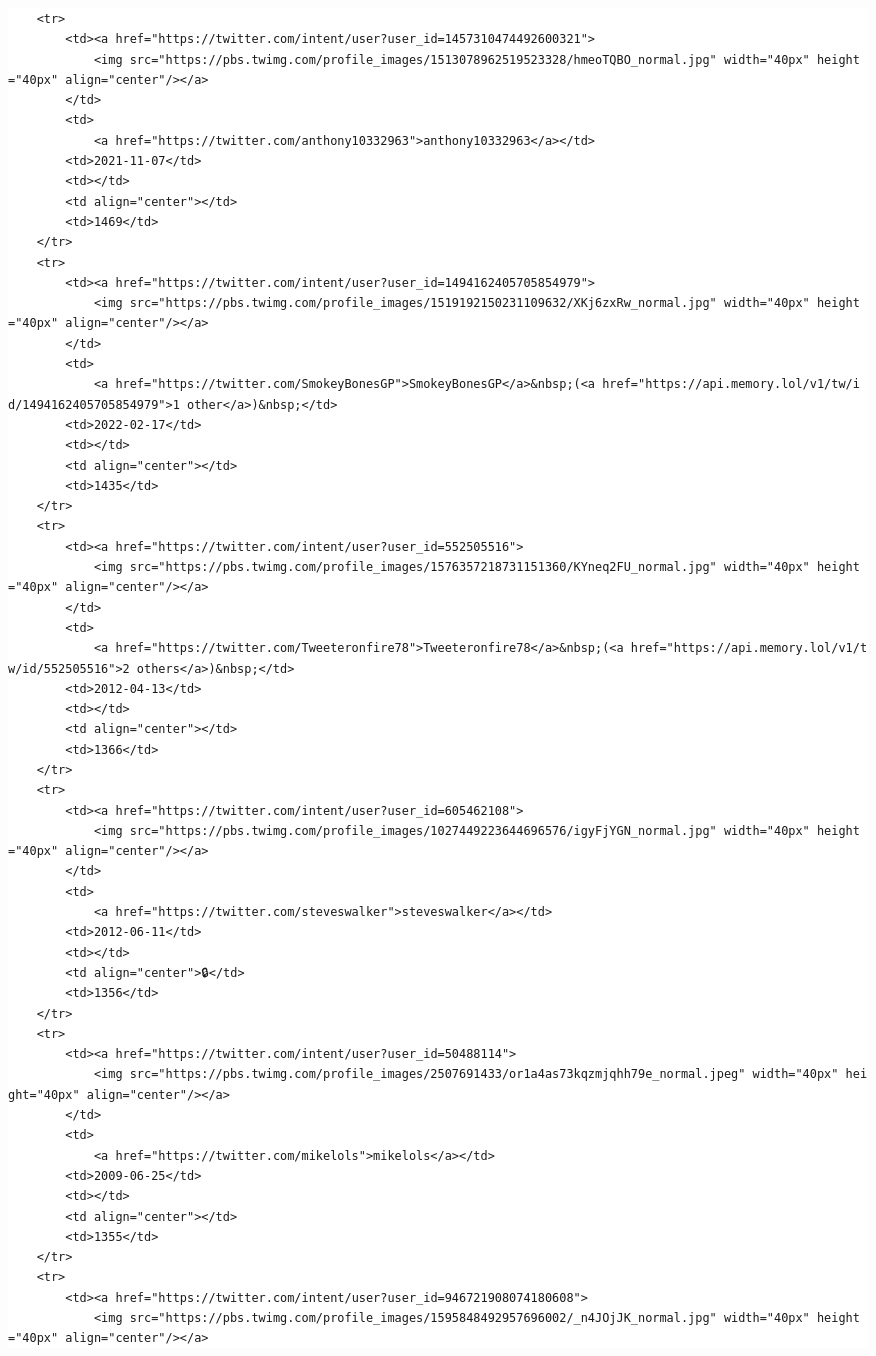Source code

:         <tr>
            <td><a href="https://twitter.com/intent/user?user_id=1457310474492600321">
                <img src="https://pbs.twimg.com/profile_images/1513078962519523328/hmeoTQBO_normal.jpg" width="40px" height="40px" align="center"/></a>
            </td>
            <td>
                <a href="https://twitter.com/anthony10332963">anthony10332963</a></td>
            <td>2021-11-07</td>
            <td></td>
            <td align="center"></td>
            <td>1469</td>
        </tr>
        <tr>
            <td><a href="https://twitter.com/intent/user?user_id=1494162405705854979">
                <img src="https://pbs.twimg.com/profile_images/1519192150231109632/XKj6zxRw_normal.jpg" width="40px" height="40px" align="center"/></a>
            </td>
            <td>
                <a href="https://twitter.com/SmokeyBonesGP">SmokeyBonesGP</a>&nbsp;(<a href="https://api.memory.lol/v1/tw/id/1494162405705854979">1 other</a>)&nbsp;</td>
            <td>2022-02-17</td>
            <td></td>
            <td align="center"></td>
            <td>1435</td>
        </tr>
        <tr>
            <td><a href="https://twitter.com/intent/user?user_id=552505516">
                <img src="https://pbs.twimg.com/profile_images/1576357218731151360/KYneq2FU_normal.jpg" width="40px" height="40px" align="center"/></a>
            </td>
            <td>
                <a href="https://twitter.com/Tweeteronfire78">Tweeteronfire78</a>&nbsp;(<a href="https://api.memory.lol/v1/tw/id/552505516">2 others</a>)&nbsp;</td>
            <td>2012-04-13</td>
            <td></td>
            <td align="center"></td>
            <td>1366</td>
        </tr>
        <tr>
            <td><a href="https://twitter.com/intent/user?user_id=605462108">
                <img src="https://pbs.twimg.com/profile_images/1027449223644696576/igyFjYGN_normal.jpg" width="40px" height="40px" align="center"/></a>
            </td>
            <td>
                <a href="https://twitter.com/steveswalker">steveswalker</a></td>
            <td>2012-06-11</td>
            <td></td>
            <td align="center">🔒</td>
            <td>1356</td>
        </tr>
        <tr>
            <td><a href="https://twitter.com/intent/user?user_id=50488114">
                <img src="https://pbs.twimg.com/profile_images/2507691433/or1a4as73kqzmjqhh79e_normal.jpeg" width="40px" height="40px" align="center"/></a>
            </td>
            <td>
                <a href="https://twitter.com/mikelols">mikelols</a></td>
            <td>2009-06-25</td>
            <td></td>
            <td align="center"></td>
            <td>1355</td>
        </tr>
        <tr>
            <td><a href="https://twitter.com/intent/user?user_id=946721908074180608">
                <img src="https://pbs.twimg.com/profile_images/1595848492957696002/_n4JOjJK_normal.jpg" width="40px" height="40px" align="center"/></a>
□ □ □ □ □
**Task statement:** For every line in the data above that holds "height", return the line itself.

**Task output:**
                <img src="https://pbs.twimg.com/profile_images/1513078962519523328/hmeoTQBO_normal.jpg" width="40px" height="40px" align="center"/></a>
                <img src="https://pbs.twimg.com/profile_images/1519192150231109632/XKj6zxRw_normal.jpg" width="40px" height="40px" align="center"/></a>
                <img src="https://pbs.twimg.com/profile_images/1576357218731151360/KYneq2FU_normal.jpg" width="40px" height="40px" align="center"/></a>
                <img src="https://pbs.twimg.com/profile_images/1027449223644696576/igyFjYGN_normal.jpg" width="40px" height="40px" align="center"/></a>
                <img src="https://pbs.twimg.com/profile_images/2507691433/or1a4as73kqzmjqhh79e_normal.jpeg" width="40px" height="40px" align="center"/></a>
                <img src="https://pbs.twimg.com/profile_images/1595848492957696002/_n4JOjJK_normal.jpg" width="40px" height="40px" align="center"/></a>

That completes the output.